* [What is required] Give again, word for word, every line in the entries below from the line with "solid #5d6984;border-radius:1px 4px" up to and including the line with "55%,#e03020 55%);border:1px solid", and no other line.

### Exercise data ###

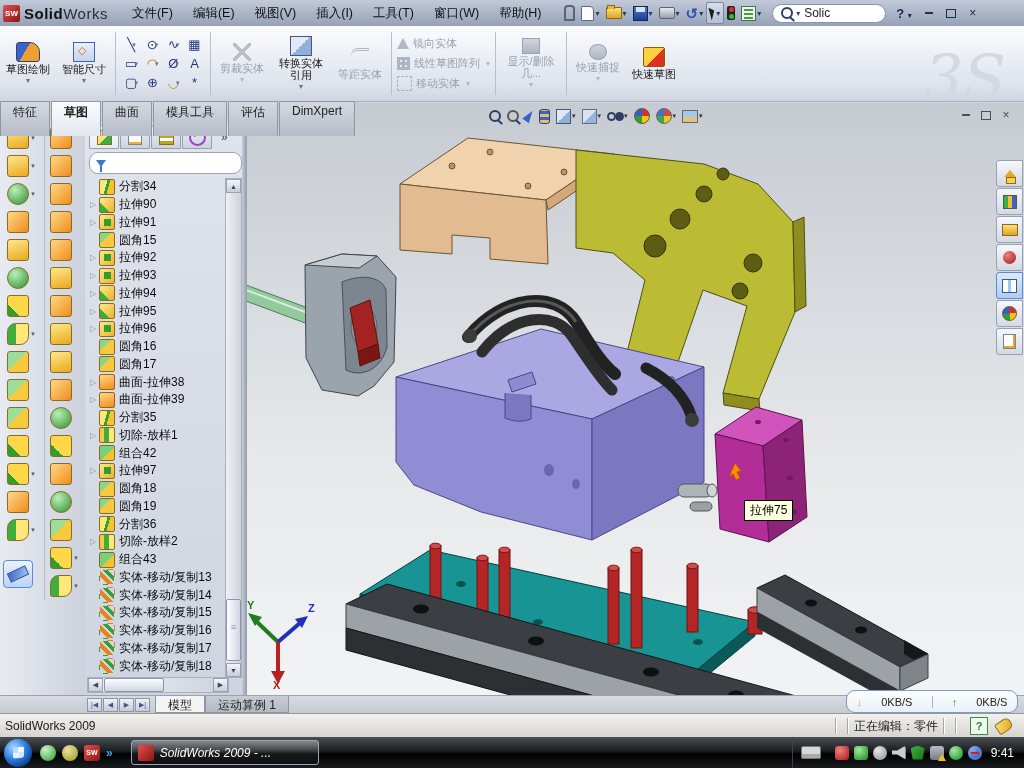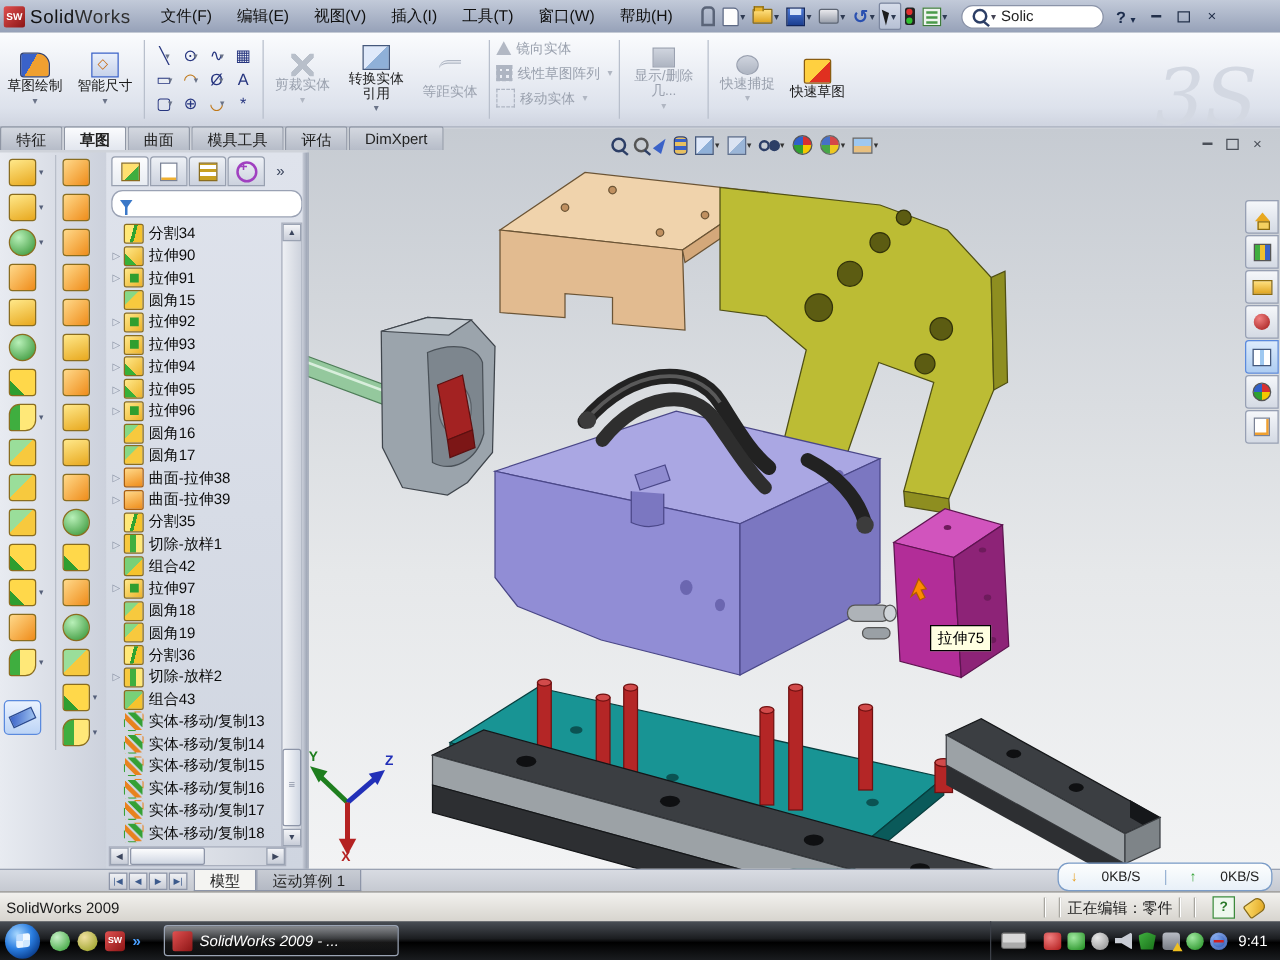--- a/index.html
+++ b/index.html
@@ -4,21 +4,21 @@
 <style>
   html,body{margin:0;padding:0;}
   body{width:1024px;height:768px;font-family:"Liberation Sans","DejaVu Sans",sans-serif;overflow:hidden;}
   #screen{position:relative;width:1024px;height:768px;background:#cfd3da;overflow:hidden;}
   
   #titlebar{position:absolute;left:0;top:0;width:1024px;height:26px;display:flex;align-items:center;
     background:linear-gradient(#c2cad9,#96a1b8);border-bottom:1px solid #6d7890;}
   .swcube{width:17px;height:17px;margin:0 4px 0 3px;border-radius:2px;background:linear-gradient(135deg,#e05050,#8c1515);
     color:#fff;font-size:8px;font-weight:bold;display:flex;align-items:center;justify-content:center;}
   .logotext{font-size:15px;letter-spacing:.5px;color:#111;margin-right:14px;}
-  .logotext b{font-weight:normal;}
+  .logotext b{font-weight:bold;}
   .logotext span{color:#2e2e2e;}
   .menu-item{font-size:12.5px;color:#101010;padding:3px 10px;cursor:default;}
   #menus{display:flex;}
   #quickicons{display:flex;align-items:center;margin-left:10px;}
   .qi{height:20px;display:flex;align-items:center;padding:0 3px;}
   .qi .da{font-size:8px;color:#2e3a52;margin-left:1px;}
   .shp{display:inline-block;}
   .sh-pin{width:7px;height:12px;border:2px solid #5a6478;border-radius:4px 4px 0 0;}
   .sh-page{width:11px;height:13px;background:#fdfdfd;border:1px solid #5d6984;border-radius:1px 4px 1px 1px;}
   .sh-folder{width:14px;height:10px;background:linear-gradient(#ffe080,#e0a520);border:1px solid #8a6a10;border-radius:1px;position:relative;}
@@ -60,33 +60,33 @@
   .ic-cube{width:20px;height:18px;background:linear-gradient(135deg,#dfe9fa 50%,#8fb0d8 50%);border:1px solid #44587c;}
   .ic-trim{width:18px;height:18px;background:linear-gradient(45deg,transparent 42%,#b8bfca 42% 58%,transparent 58%),linear-gradient(-45deg,transparent 42%,#b8bfca 42% 58%,transparent 58%);}
   .ic-offs{width:18px;height:16px;border-top:3px double #b0b7c4;border-radius:40% 0 0 0;}
   .ic-gray3{width:16px;height:14px;background:linear-gradient(#cfd4de,#aeb5c2);border:1px solid #9aa1b0;}
   .ic-quick{width:20px;height:18px;background:linear-gradient(135deg,#ffd040 55%,#e03020 55%);border:1px solid #8a5c10;border-radius:2px;}
   .sgrid{display:flex;flex-direction:column;justify-content:center;margin:2px 2px;}
   .sgrow{display:flex;align-items:center;}
   .sg{width:21px;height:19px;display:flex;align-items:center;justify-content:center;color:#26357f;font-size:13px;}
   .sg.orange{color:#c07818;}
   .sg .da{font-size:7px;color:#6a7388;margin-left:-3px;}
-  .rowgroup{display:flex;flex-direction:column;margin:2px 2px;}
+  .rowgroup{display:flex;flex-direction:column;justify-content:center;margin:2px 2px;}
   .rbtn{display:flex;align-items:center;height:20px;}
   .rbtn .lbl{font-size:11px;color:#9aa1ae;margin:0 4px;white-space:nowrap;}
   .rbtn .da{font-size:8px;color:#b0b6c2;margin-left:2px;}
   .ic-mirror{width:0;height:0;border-left:6px solid transparent;border-right:6px solid transparent;border-bottom:11px solid #b2b8c4;}
   .ic-grid{width:13px;height:13px;background:repeating-linear-gradient(0deg,#aeb5c2 0 3px,transparent 3px 5px),repeating-linear-gradient(90deg,#aeb5c2 0 3px,transparent 3px 5px);}
   .ic-move{width:13px;height:13px;border:1px dashed #aeb5c2;}
   #dswm{position:absolute;right:18px;top:22px;font-family:"DejaVu Serif","Liberation Serif",serif;font-style:italic;
     font-size:62px;color:#d3d8e2;line-height:60px;user-select:none;}
   
   #ribbontabs{position:absolute;left:0;top:101px;width:370px;height:21px;display:flex;z-index:6;}
   .rtab{font-size:12px;padding:2px 12px 0 12px;border:1px solid #8f96a4;border-bottom:none;margin-right:1px;
-    background:linear-gradient(#d4d8e0,#b6bcc8);color:#222;height:19px;box-sizing:border-box;border-radius:2px 2px 0 0;text-align:right;}
+    background:linear-gradient(#d4d8e0,#b6bcc8);color:#222;height:35px;box-sizing:border-box;border-radius:2px 2px 0 0;text-align:right;}
   .rtab.active{background:linear-gradient(#fbfcfe,#e2e6ee);font-weight:bold;position:relative;z-index:7;}
   
   #lefttools{position:absolute;left:0;top:122px;width:85px;height:573px;background:linear-gradient(90deg,#e8ebf1,#ccd1dc);z-index:4;}
   .lcol{position:absolute;top:2px;width:38px;display:flex;flex-direction:column;align-items:center;}
   .lcol1{left:2px;} .lcol2{left:44px;border-left:1px solid #b8bec9;}
   .ltool{display:flex;align-items:center;height:28px;}
   .ltool .vicon{width:20px;height:20px;border:1px solid #8a6d1f;border-radius:3px;}
   .ltool .darr{visibility:hidden;font-size:7px;color:#55607a;margin-left:2px;}
   .ltool.has-arrow .darr{visibility:visible;}
   #measurebtn{position:absolute;left:3px;top:438px;width:28px;height:26px;border:1px solid #5a8ade;border-radius:4px;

###

* [Output]
   .sh-page{width:11px;height:13px;background:#fdfdfd;border:1px solid #5d6984;border-radius:1px 4px 1px 1px;}
   .sh-folder{width:14px;height:10px;background:linear-gradient(#ffe080,#e0a520);border:1px solid #8a6a10;border-radius:1px;position:relative;}
@@ -60,33 +60,33 @@
   .ic-cube{width:20px;height:18px;background:linear-gradient(135deg,#dfe9fa 50%,#8fb0d8 50%);border:1px solid #44587c;}
   .ic-trim{width:18px;height:18px;background:linear-gradient(45deg,transparent 42%,#b8bfca 42% 58%,transparent 58%),linear-gradient(-45deg,transparent 42%,#b8bfca 42% 58%,transparent 58%);}
   .ic-offs{width:18px;height:16px;border-top:3px double #b0b7c4;border-radius:40% 0 0 0;}
   .ic-gray3{width:16px;height:14px;background:linear-gradient(#cfd4de,#aeb5c2);border:1px solid #9aa1b0;}
   .ic-quick{width:20px;height:18px;background:linear-gradient(135deg,#ffd040 55%,#e03020 55%);border:1px solid #8a5c10;border-radius:2px;}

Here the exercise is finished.